Je ne suis peut-être pas très éloquent, mais voici où je veux en venir : l'environnement a changé. La raison d'être fondamentale du terrorisme n'a pas changé, selon moi. Comme je l'ai indiqué à la présidente, il y a ce sentiment inné que le monde islamique est menacé. Comme ces pays sont en proie à plus de perturbations, notre tâche est un peu plus difficile. Par contre, nous avons la chance qu'il y a un manque de coordination entre ces mouvements. Selon moi — et nos alliés seraient d'accord avec moi —, il est légèrement plus difficile qu'auparavant de détecter ces groupes, mais ceux-ci n'envisagent pas autant qu'avant de mener des coups d'éclat.

La présidente : Merci. Il ne reste que quelques minutes à notre séance, et je sais que le sénateur Dallaire souhaite intervenir. Je voudrais auparavant vous poser une question auparavant, et vous déciderez comment y répondre. Ma question évoque la controverse sur le film Opération avant l'aube. Vous avez décapité ces organisations et vous avez axé tous les efforts que vous avez consacrés à la traque de ben Laden pour vous attaquer à des organisations dont la structure est passablement floue. En outre, vous avez dû composer avec des restrictions budgétaires, dont certaines pourraient être dramatiques si les États-Unis poursuivent les mesures de séquestration. M. Panetta, secrétaire à la Défense, plaide en faveur du contraire. Avons-nous mis l'accent sur les bonnes priorités? Utilisons-nous notre argent judicieusement à ce chapitre?

M. Fadden : Dans une très grande mesure, il s'agit d'utiliser les moyens à votre disposition si vous estimez qu'il y a vraiment une menace qui pèse contre vous. La plupart des organismes avec lesquels nous collaborons régulièrement préfèrent agir en douce, c'est-à-dire qu'ils vont trouver le coupable, se rendre dans son pays pour l'arrêter et l'extrader pour le mettre en accusation. Les États-Unis sont dans une position différente, étant donné qu'ils constituent la principale cible de toutes ces attaques. Leur situation est particulière.

---

§ CONSIGNE 1
Reproduisez le passage de l'extrait cité en commençant à « Je ne suis peut-être » et en terminant à « des coups d'éclat. ».
§ CONSIGNE 2
Selon M. Fadden dans l'extrait cité, pourquoi la situation des États-Unis est-elle particulière ? Répondez en une à trois phrases.
§ CONSIGNE 3
Dans l'extrait cité, sur quel film porte la controverse évoquée par la présidente ?

§ DONNÉES SOURCES
---

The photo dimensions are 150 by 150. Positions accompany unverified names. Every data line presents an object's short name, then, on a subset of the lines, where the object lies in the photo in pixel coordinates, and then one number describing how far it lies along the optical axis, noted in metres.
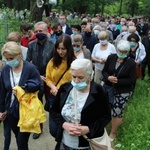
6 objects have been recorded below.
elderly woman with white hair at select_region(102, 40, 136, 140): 4.64
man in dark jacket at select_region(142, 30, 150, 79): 8.13
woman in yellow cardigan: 3.93
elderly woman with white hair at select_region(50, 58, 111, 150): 2.81
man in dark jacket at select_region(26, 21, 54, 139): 4.96
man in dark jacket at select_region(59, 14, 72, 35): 9.26
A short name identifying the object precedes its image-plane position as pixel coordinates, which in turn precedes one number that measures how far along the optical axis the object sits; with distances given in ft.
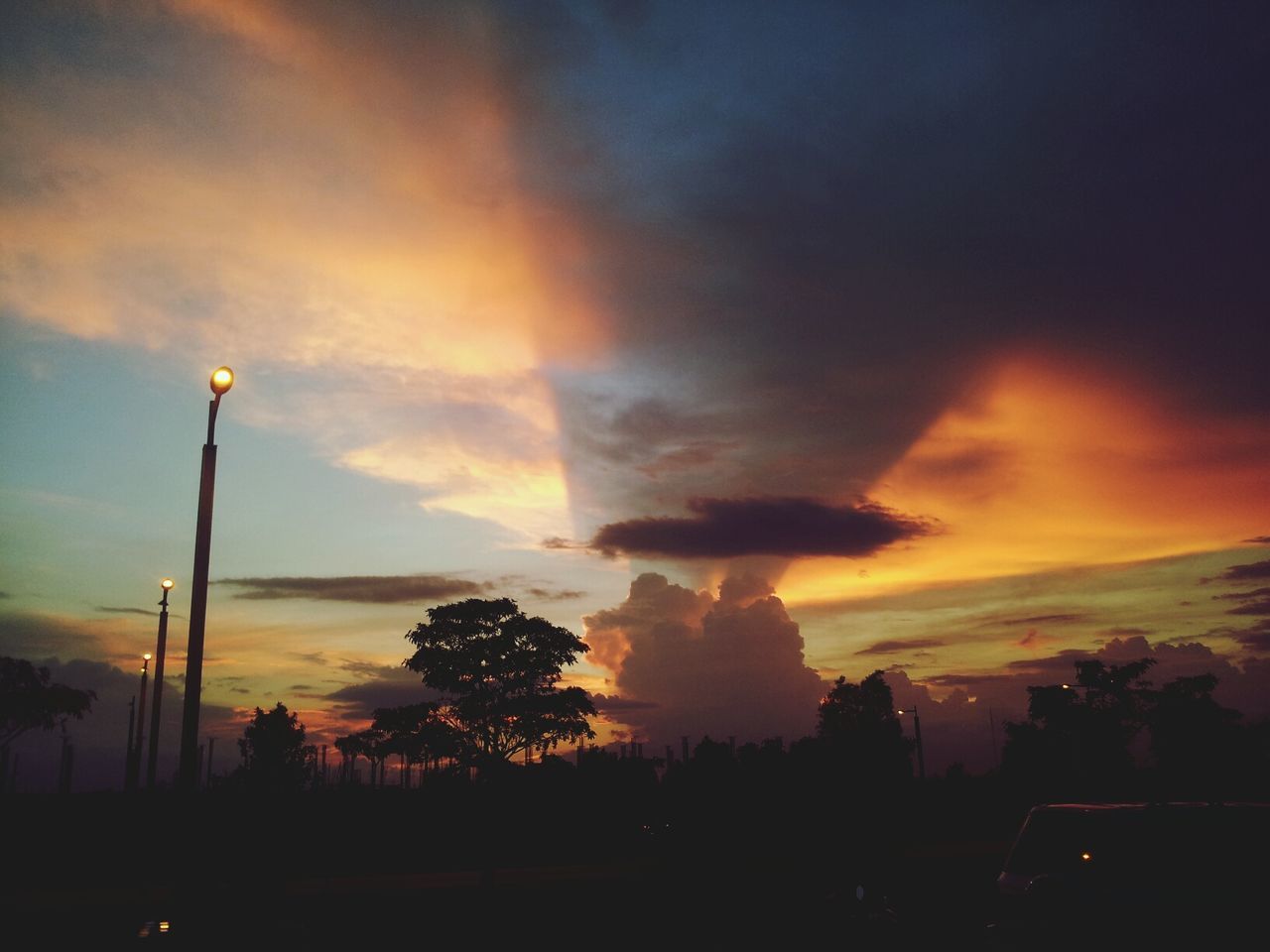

---

§ RÉPONSE 1
Je ne suis peut-être pas très éloquent, mais voici où je veux en venir : l'environnement a changé. La raison d'être fondamentale du terrorisme n'a pas changé, selon moi. Comme je l'ai indiqué à la présidente, il y a ce sentiment inné que le monde islamique est menacé. Comme ces pays sont en proie à plus de perturbations, notre tâche est un peu plus difficile. Par contre, nous avons la chance qu'il y a un manque de coordination entre ces mouvements. Selon moi — et nos alliés seraient d'accord avec moi —, il est légèrement plus difficile qu'auparavant de détecter ces groupes, mais ceux-ci n'envisagent pas autant qu'avant de mener des coups d'éclat.

§ RÉPONSE 2
Les États-Unis constituent la principale cible de toutes ces attaques. Cela les place dans une position différente de celle de la plupart des organismes, qui préfèrent agir en douce.

§ RÉPONSE 3
Opération avant l'aube.